Trading Alert: It's Time to Buy Some Insurance By Jeff Clark
Here's something for the bulls to worry about…
This is a chart of the Volatility Index (VIX). The VIX is often used as a measure of fear or complacency in the stock market. As the VIX rises, it indicates increasing fear and nervousness among investors. A falling VIX indicates investors are growing more comfortable with the stock market.
The blue lines on the chart are Bollinger Bands. Bollinger Bands compare volatility and relative price levels over time. They attempt to illustrate the maximum probable range of prices for a stock or an index. If you plot a chart of any stock against its Bollinger Bands, you'll find the stock stays within the bands the vast majority of the time. It is rare for a stock to close outside the bands. When that does happen, it indicates an extreme condition.
As you can see from the above chart, the VIX closed Friday
below its lower Bollinger Band. In other words, the VIX – the market's best measure of investor fear – is
extremely oversold. Investors are too complacent.
Really?
Talk about a head-scratcher. Just last week, everybody was worried about the potential for a stock market crash. The American Association of Individual Investors reported its highest percentage of bearish respondents since March 2009. And now the VIX is oversold?
Could it be that
while everyone seems to expect the market to crash, nobody is afraid of it happening? Or has the 5% rally over the past three trading days been enough for investors to gain confidence in the market once again?
Who knows?
All I know is that whenever the VIX closes below its lower Bollinger Band, the stock market makes an important intermediate-term top within days.

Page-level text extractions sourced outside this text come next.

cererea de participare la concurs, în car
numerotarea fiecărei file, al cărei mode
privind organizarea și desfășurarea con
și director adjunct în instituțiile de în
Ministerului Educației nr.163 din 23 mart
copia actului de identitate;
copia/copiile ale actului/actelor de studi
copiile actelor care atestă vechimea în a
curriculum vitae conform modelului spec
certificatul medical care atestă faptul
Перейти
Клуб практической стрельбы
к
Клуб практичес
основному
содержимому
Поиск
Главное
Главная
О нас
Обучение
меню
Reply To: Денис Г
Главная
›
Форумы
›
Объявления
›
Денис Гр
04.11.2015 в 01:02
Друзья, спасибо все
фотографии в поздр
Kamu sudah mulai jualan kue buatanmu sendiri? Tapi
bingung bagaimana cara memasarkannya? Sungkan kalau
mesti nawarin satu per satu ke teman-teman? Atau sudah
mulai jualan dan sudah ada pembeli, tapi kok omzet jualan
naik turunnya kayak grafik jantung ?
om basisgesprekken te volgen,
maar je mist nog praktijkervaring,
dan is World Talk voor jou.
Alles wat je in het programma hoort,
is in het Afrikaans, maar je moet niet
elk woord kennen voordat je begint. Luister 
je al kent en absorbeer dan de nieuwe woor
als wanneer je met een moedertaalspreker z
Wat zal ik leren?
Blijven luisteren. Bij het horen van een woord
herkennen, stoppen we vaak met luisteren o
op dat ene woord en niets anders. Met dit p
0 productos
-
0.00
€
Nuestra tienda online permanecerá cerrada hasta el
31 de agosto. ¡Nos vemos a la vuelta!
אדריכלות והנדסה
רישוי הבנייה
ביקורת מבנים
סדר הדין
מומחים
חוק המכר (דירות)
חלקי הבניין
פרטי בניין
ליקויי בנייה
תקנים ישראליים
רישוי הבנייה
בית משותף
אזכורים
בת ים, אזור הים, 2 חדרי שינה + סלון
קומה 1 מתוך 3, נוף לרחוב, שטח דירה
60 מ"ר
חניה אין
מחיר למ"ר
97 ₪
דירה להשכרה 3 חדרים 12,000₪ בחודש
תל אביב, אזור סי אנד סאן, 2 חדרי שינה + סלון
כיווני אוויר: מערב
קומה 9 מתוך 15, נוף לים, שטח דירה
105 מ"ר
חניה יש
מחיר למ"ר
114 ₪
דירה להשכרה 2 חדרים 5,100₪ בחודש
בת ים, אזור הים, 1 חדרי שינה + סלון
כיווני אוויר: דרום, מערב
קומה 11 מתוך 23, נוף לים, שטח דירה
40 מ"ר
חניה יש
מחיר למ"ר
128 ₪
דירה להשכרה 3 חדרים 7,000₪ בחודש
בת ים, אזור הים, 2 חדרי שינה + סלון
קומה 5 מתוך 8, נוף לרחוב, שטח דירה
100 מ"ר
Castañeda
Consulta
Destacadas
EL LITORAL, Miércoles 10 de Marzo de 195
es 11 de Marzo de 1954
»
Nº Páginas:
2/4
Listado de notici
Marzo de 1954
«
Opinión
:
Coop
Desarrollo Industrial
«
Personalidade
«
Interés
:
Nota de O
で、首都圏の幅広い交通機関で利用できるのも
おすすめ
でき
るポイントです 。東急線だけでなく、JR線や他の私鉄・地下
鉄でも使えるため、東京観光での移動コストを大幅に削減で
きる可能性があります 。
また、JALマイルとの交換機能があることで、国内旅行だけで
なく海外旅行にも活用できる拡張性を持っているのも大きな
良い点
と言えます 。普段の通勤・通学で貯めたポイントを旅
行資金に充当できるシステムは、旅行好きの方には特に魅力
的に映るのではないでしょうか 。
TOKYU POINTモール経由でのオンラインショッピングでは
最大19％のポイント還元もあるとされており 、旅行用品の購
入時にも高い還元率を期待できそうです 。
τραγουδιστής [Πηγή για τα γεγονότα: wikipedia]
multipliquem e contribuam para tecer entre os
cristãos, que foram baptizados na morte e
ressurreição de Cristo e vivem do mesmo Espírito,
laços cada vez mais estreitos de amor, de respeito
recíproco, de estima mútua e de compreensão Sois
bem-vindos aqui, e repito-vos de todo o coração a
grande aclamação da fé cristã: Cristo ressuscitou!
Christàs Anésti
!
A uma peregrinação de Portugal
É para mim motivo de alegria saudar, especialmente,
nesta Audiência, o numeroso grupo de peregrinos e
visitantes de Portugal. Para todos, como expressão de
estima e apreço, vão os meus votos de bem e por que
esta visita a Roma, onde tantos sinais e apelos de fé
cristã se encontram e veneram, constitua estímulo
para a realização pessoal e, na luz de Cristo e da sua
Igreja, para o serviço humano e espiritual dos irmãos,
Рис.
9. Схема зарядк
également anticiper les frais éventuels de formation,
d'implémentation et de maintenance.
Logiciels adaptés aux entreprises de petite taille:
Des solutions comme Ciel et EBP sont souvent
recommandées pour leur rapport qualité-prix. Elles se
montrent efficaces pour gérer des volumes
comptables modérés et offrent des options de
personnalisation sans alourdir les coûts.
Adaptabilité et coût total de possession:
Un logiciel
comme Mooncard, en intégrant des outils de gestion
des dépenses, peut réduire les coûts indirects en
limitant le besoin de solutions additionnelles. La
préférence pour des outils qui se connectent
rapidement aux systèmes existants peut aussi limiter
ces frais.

Take another look at that chart of the VIX. Then, take a look at this chart of the S&P 500…
The circles on the S&P chart correspond to the circles on the VIX chart. They indicate the days when the VIX closed below its lower Bollinger Band. Notice how the stock market peaked shortly afterward… and was
followed by a rather dramatic decline. Will the same thing happen this time? Who knows? Nothing is guaranteed. But since the rally over the past few days has eliminated the market's oversold condition, spanked the overly aggressive bears out of position, and is now bumping into resistance, it's probably a good idea to buy some insurance.
After all, with the Volatility Index oversold, put options are cheap.